- Task to complete -
Update the listing below by replacing "segments" with "slices" and leaving everything else unchanged. Omit the pictures from your answer.

Records from a dataset
★ ★ ★ ★

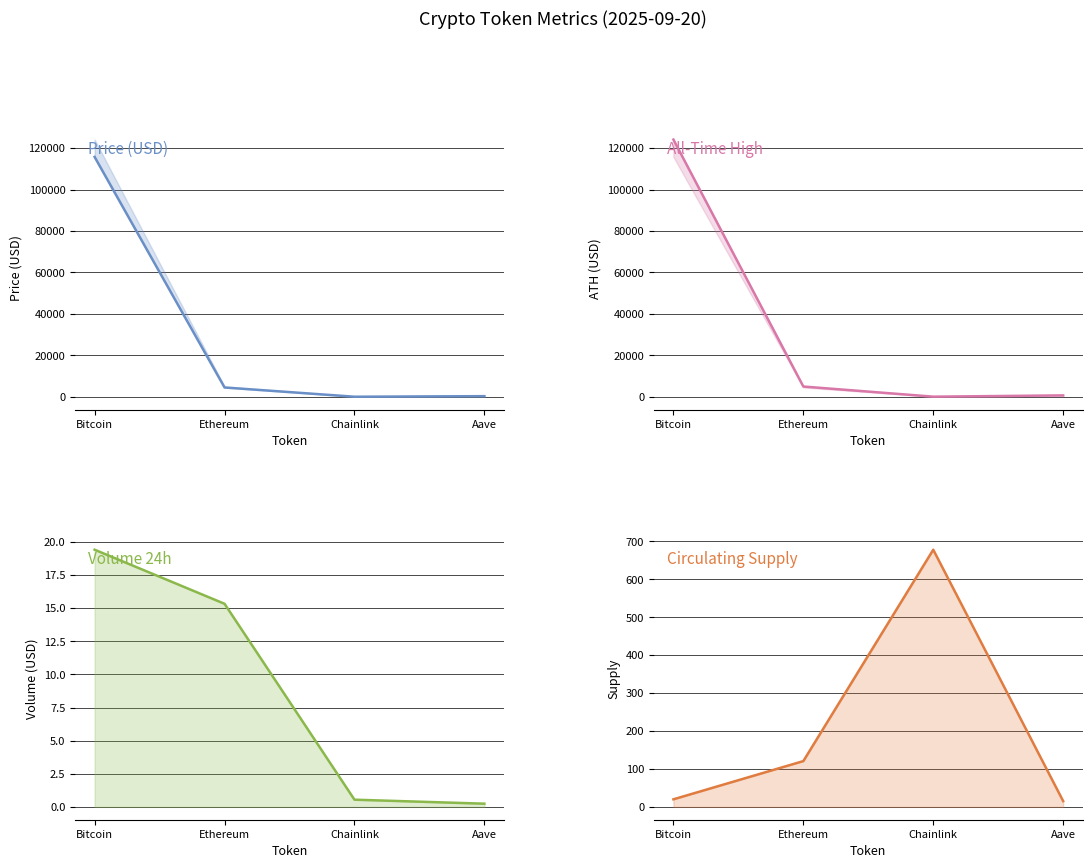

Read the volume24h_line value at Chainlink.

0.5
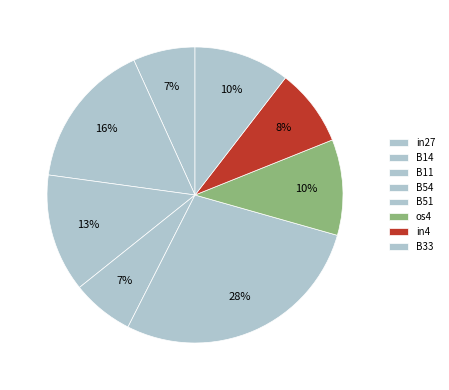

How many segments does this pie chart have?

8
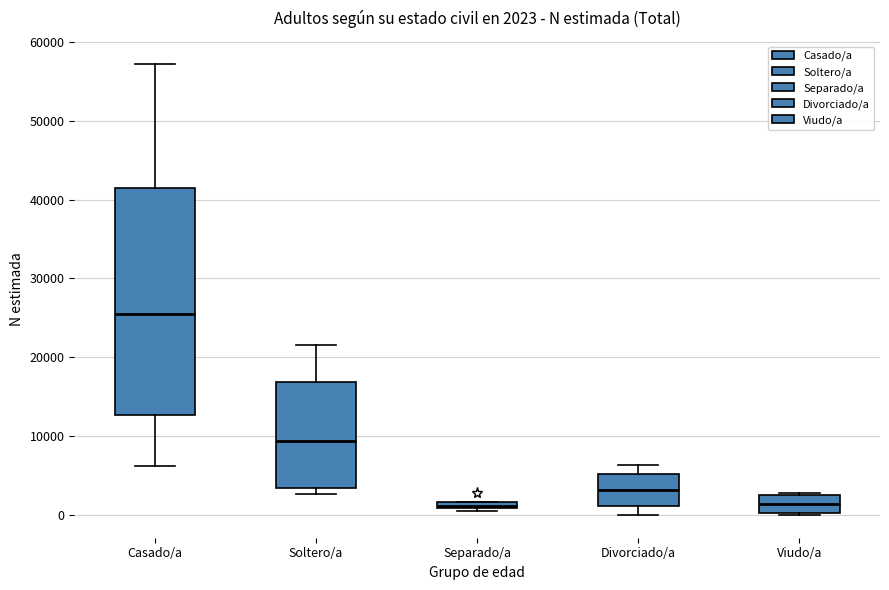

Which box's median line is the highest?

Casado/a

★ ★ ★ ★

- Your solution -
Read the volume24h_line value at Chainlink.

0.5

How many slices does this pie chart have?

8

Which box's median line is the highest?

Casado/a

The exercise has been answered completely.